Considerations for using Autopilot with ZK Infrastructure:

• Customization Limitations: While Autopilot offers significant benefits, it provides less fine-grained control over the underlying infrastructure compared to standard mode. If your ZK provers have very specific hardware requirements or need highly customized node configurations, standard mode might be more suitable. However, Autopilot does support selecting different compute classes optimized for different workload types (e.g., compute-optimized, memory-optimized).
• Cost Model: Autopilot has a different pricing model than standard GKE. You are charged per pod CPU, memory, and persistent storage consumed, rather than per node. For ZK workloads with predictable and consistently high resource utilization, standard mode might be more cost-effective. It’s recommended to evaluate the cost implications based on your specific workload patterns.

By choosing between standard GKE with careful node pool configuration and optimization techniques or GKE Autopilot for a more hands-off and automated approach, you can tailor your Kubernetes environment on Google Cloud to best suit the specific needs and operational preferences of your scalable ZK infrastructure.

AlloyDB provides significant performance enhancements compared to Aurora, another database solution. AlloyDB delivers twice the throughput of Aurora, leading to faster and more efficient processing of transactions and data. Additionally, AlloyDB supports 20 read pools, which is five more than Aurora. This increased number of read pools allows for greater scalability and improved performance when handling read-intensive workloads.
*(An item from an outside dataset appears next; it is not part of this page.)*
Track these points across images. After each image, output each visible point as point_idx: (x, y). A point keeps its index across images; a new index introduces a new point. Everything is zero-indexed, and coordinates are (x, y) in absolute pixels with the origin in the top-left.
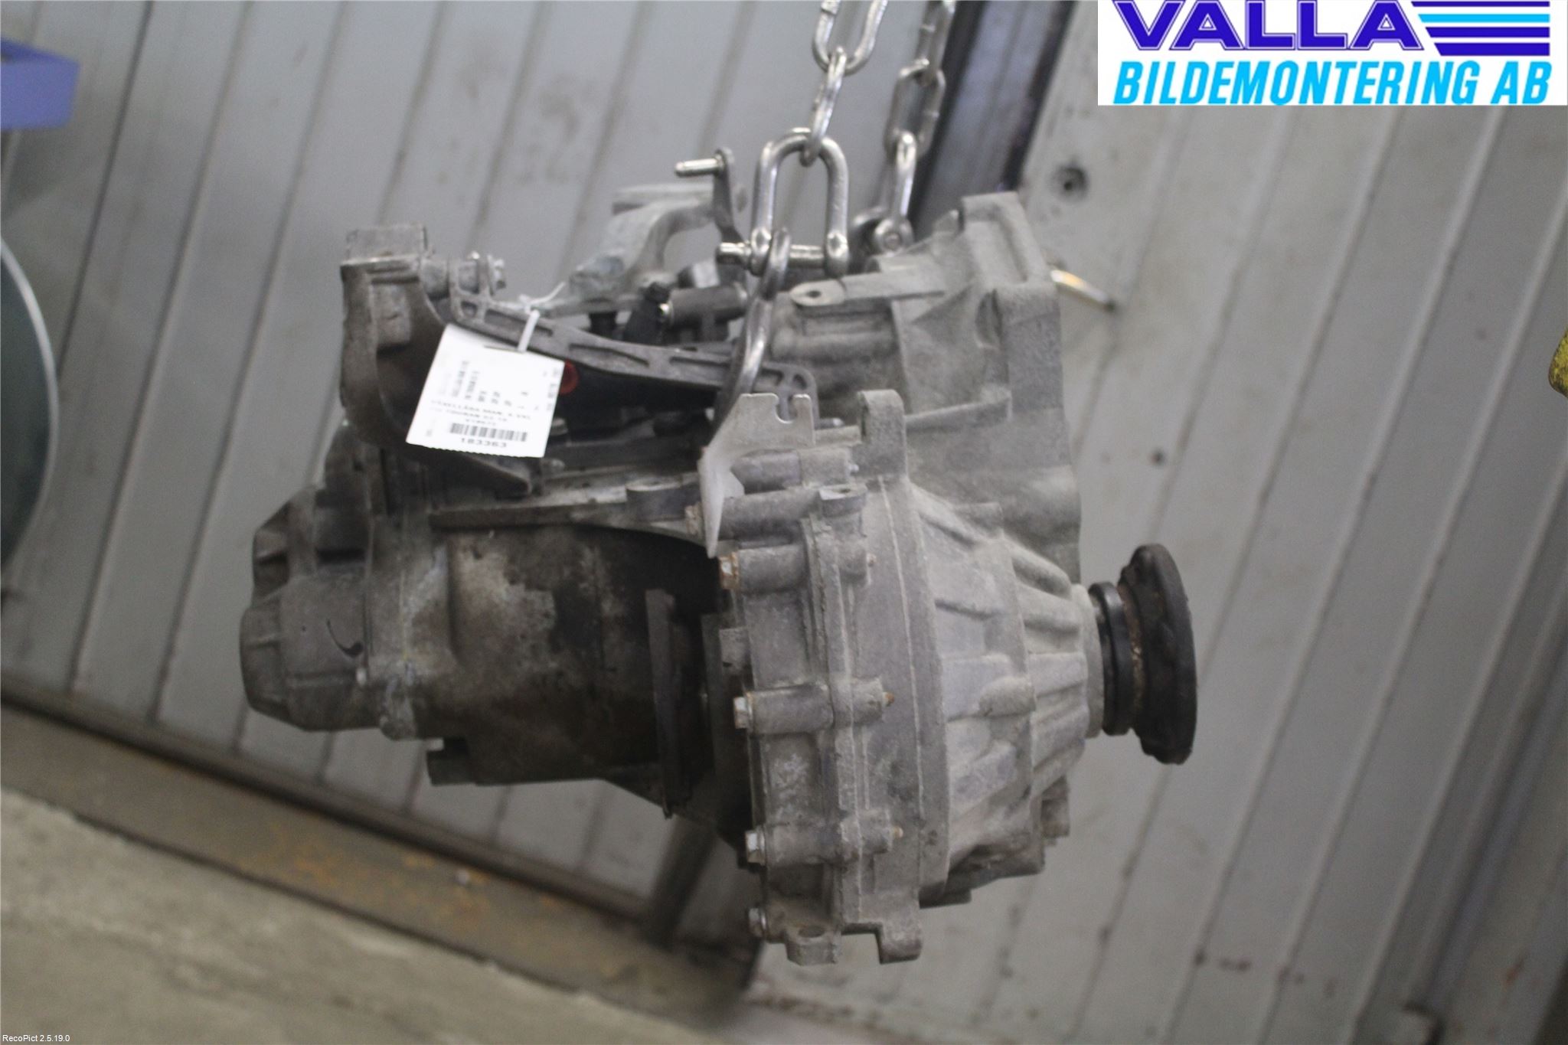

To optimize database performance for zkEVM, AlloyDB is used to store the Hash, Pool, and State databases, ensuring efficient data management and retrieval for these critical components of the zkEVM infrastructure.

ZK technology holds tremendous potential for the future of Web3. At Google Cloud we are committed to providing developers with the necessary infrastructure and tools to build and scale ZK-powered applications. By focusing on optimization across different layers and leveraging intelligent orchestration, we can unlock the full potential of ZKPs and drive the next wave of Web3 innovation.